**About this exercise**
Using the data beneath, show every line that includes the word "gffread".

Top of Exercise input

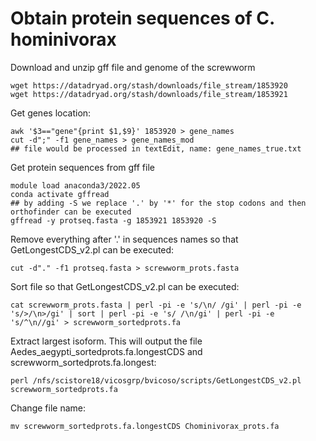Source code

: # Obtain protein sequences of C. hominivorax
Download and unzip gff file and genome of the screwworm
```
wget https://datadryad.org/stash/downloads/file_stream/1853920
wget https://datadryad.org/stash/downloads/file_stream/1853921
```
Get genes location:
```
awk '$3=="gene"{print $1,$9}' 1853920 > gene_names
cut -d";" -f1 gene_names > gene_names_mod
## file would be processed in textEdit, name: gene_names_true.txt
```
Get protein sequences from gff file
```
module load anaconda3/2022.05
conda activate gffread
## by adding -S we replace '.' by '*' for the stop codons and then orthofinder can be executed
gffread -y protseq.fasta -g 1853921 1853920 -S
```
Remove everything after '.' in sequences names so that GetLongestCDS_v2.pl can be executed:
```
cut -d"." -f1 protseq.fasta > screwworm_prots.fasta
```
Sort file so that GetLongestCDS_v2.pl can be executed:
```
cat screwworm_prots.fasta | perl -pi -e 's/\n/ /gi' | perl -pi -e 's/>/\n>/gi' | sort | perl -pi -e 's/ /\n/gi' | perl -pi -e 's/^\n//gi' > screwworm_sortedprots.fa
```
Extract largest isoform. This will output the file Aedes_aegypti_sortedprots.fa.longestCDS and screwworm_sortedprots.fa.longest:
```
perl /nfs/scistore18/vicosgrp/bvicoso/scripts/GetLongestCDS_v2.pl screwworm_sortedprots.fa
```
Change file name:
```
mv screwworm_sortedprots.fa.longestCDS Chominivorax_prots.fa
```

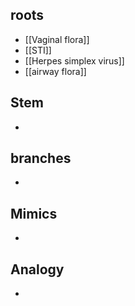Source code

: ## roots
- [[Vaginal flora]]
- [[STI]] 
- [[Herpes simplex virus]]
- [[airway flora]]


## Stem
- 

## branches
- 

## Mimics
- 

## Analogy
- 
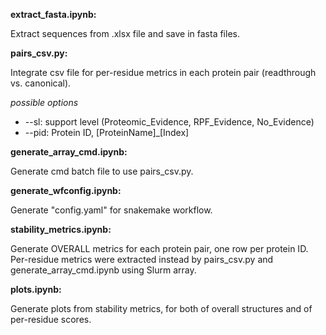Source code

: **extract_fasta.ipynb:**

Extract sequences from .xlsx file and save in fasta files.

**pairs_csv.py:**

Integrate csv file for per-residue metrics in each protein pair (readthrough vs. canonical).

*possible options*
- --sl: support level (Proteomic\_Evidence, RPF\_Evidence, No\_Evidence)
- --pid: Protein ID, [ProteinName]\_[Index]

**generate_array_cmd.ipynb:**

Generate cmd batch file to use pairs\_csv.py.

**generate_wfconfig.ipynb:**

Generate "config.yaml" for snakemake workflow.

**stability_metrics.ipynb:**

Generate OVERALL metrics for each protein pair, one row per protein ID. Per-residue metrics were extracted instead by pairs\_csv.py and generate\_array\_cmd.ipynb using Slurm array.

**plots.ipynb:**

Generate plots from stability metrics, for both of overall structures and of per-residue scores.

Bottom of Exercise input

**Solution for this exercise**
conda activate gffread
gffread -y protseq.fasta -g 1853921 1853920 -S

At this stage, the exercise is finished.